▽

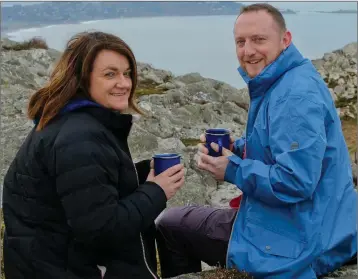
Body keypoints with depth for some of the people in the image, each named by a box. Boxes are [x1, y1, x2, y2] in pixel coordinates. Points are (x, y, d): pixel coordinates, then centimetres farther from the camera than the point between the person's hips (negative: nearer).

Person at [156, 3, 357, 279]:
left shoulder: (296, 96, -26)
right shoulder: (278, 82, 7)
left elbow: (294, 184, -32)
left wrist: (233, 170, -18)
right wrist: (236, 149, 0)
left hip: (301, 240, -10)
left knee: (170, 225, 3)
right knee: (176, 219, 24)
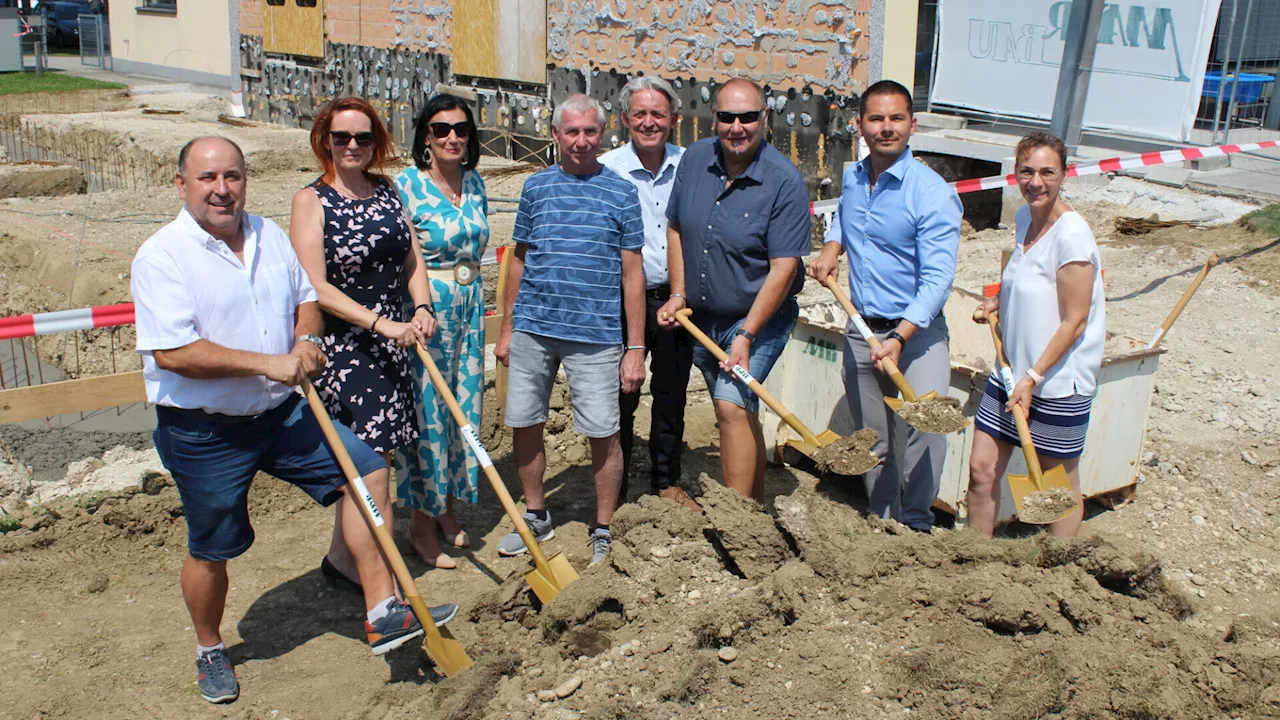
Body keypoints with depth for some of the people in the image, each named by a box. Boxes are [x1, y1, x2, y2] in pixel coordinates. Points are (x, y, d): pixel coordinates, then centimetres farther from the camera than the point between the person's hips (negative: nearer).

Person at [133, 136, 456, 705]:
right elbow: (172, 352, -25)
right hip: (204, 433, -5)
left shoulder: (270, 236, 4)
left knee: (367, 471, -4)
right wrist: (270, 364, -24)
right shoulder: (162, 256, -16)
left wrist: (305, 341, -7)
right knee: (211, 550, 9)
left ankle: (382, 614, 3)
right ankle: (210, 653, 37)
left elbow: (306, 298, 17)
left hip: (281, 413, 6)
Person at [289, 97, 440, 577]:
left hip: (393, 339, 6)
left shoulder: (387, 190, 10)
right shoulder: (312, 200, -8)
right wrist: (380, 323, -18)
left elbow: (411, 257, 13)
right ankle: (342, 560, 9)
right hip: (341, 344, -6)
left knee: (382, 453, 10)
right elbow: (315, 287, -14)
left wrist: (422, 308, -6)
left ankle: (352, 554, 26)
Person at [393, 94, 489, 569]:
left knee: (464, 408, 12)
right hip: (427, 309, -6)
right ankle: (422, 526, 15)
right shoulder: (405, 186, -11)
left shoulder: (474, 182, 9)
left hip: (470, 307, 7)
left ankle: (448, 512, 29)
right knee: (428, 413, 0)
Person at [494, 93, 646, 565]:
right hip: (532, 327, 3)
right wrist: (507, 328, 12)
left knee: (602, 433, 0)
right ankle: (536, 517, 30)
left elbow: (632, 274, 0)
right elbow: (519, 261, 15)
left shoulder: (621, 193, 1)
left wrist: (635, 348, -4)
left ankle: (603, 531, 18)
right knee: (523, 424, 9)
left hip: (595, 334, -3)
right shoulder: (536, 187, 9)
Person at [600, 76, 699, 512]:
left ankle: (667, 482, 31)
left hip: (676, 299, 3)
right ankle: (615, 491, 21)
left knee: (671, 398, 14)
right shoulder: (606, 169, -7)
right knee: (620, 399, 6)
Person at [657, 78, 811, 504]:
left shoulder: (784, 182, -19)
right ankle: (756, 506, 34)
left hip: (760, 317, -6)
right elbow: (676, 228, 10)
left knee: (732, 407, -19)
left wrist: (746, 335, -24)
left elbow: (783, 269, -21)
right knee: (743, 413, 18)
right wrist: (678, 294, 2)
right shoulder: (695, 158, -2)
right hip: (702, 317, 6)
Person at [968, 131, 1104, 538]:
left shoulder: (1071, 234, -19)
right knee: (982, 469, 9)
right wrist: (996, 303, 10)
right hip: (1013, 372, 8)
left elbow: (1075, 321, -18)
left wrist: (1033, 377, -18)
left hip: (1058, 384, -8)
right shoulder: (1025, 218, 7)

△

Vos consignes:
Recopiez à l'identique toutes les lignes des enregistrements ci-dessus, sans reproduire les images.

Résultat:
Body keypoints with depth for some of the people in the image, each named by a box. Boxes are [x1, y1, x2, y2] in pixel coordinates. Points are (x, y, d): pixel coordinates, then centimetres farther from the camera than the point between the person's hips (negative: nearer).

Person at [156, 3, 357, 279]:
left shoulder: (296, 96, -26)
right shoulder: (278, 82, 7)
left elbow: (294, 184, -32)
left wrist: (233, 170, -18)
right wrist: (236, 149, 0)
left hip: (301, 240, -10)
left knee: (170, 225, 3)
right knee: (176, 219, 24)
Body keypoints with depth for some of the people in the image, each named by a box. Boxes are [x1, y1, x2, y2] in pixel coordinates. Points are (x, y, d): pixel coordinates, then centimetres farther from the camera than the point between the person's hips (negative: nearer).

Person at [133, 136, 456, 705]:
right elbow: (172, 352, -25)
right hip: (204, 433, -5)
left shoulder: (270, 236, 4)
left knee: (367, 471, -4)
right wrist: (270, 364, -24)
right shoulder: (162, 256, -16)
left wrist: (305, 341, -7)
right knee: (211, 550, 9)
left ankle: (382, 614, 3)
right ankle: (210, 653, 37)
left elbow: (306, 298, 17)
left hip: (281, 413, 6)
Person at [289, 97, 440, 577]:
left hip: (393, 339, 6)
left shoulder: (387, 190, 10)
right shoulder: (312, 200, -8)
right wrist: (380, 323, -18)
left elbow: (411, 257, 13)
right ankle: (342, 560, 9)
right hip: (341, 344, -6)
left knee: (382, 453, 10)
right elbow: (315, 287, -14)
left wrist: (422, 308, -6)
left ankle: (352, 554, 26)
Person at [393, 94, 489, 569]:
left knee: (464, 408, 12)
right hip: (427, 309, -6)
right ankle: (422, 526, 15)
right shoulder: (405, 186, -11)
left shoulder: (474, 182, 9)
left hip: (470, 307, 7)
left ankle: (448, 512, 29)
right knee: (428, 413, 0)
Person at [494, 93, 646, 565]:
right hip: (532, 327, 3)
right wrist: (507, 328, 12)
left knee: (602, 433, 0)
right ankle: (536, 517, 30)
left elbow: (632, 274, 0)
right elbow: (519, 261, 15)
left shoulder: (621, 193, 1)
left wrist: (635, 348, -4)
left ankle: (603, 531, 18)
right knee: (523, 424, 9)
left hip: (595, 334, -3)
right shoulder: (536, 187, 9)
Person at [600, 76, 699, 512]:
left ankle: (667, 482, 31)
left hip: (676, 299, 3)
right ankle: (615, 491, 21)
left knee: (671, 398, 14)
right shoulder: (606, 169, -7)
right knee: (620, 399, 6)
Person at [657, 78, 811, 504]:
left shoulder: (784, 182, -19)
right ankle: (756, 506, 34)
left hip: (760, 317, -6)
right elbow: (676, 228, 10)
left knee: (732, 407, -19)
left wrist: (746, 335, -24)
left elbow: (783, 269, -21)
right knee: (743, 413, 18)
right wrist: (678, 294, 2)
right shoulder: (695, 158, -2)
right hip: (702, 317, 6)
Person at [968, 131, 1104, 538]:
left shoulder: (1071, 234, -19)
right knee: (982, 469, 9)
right wrist: (996, 303, 10)
right hip: (1013, 372, 8)
left elbow: (1075, 321, -18)
left wrist: (1033, 377, -18)
left hip: (1058, 384, -8)
right shoulder: (1025, 218, 7)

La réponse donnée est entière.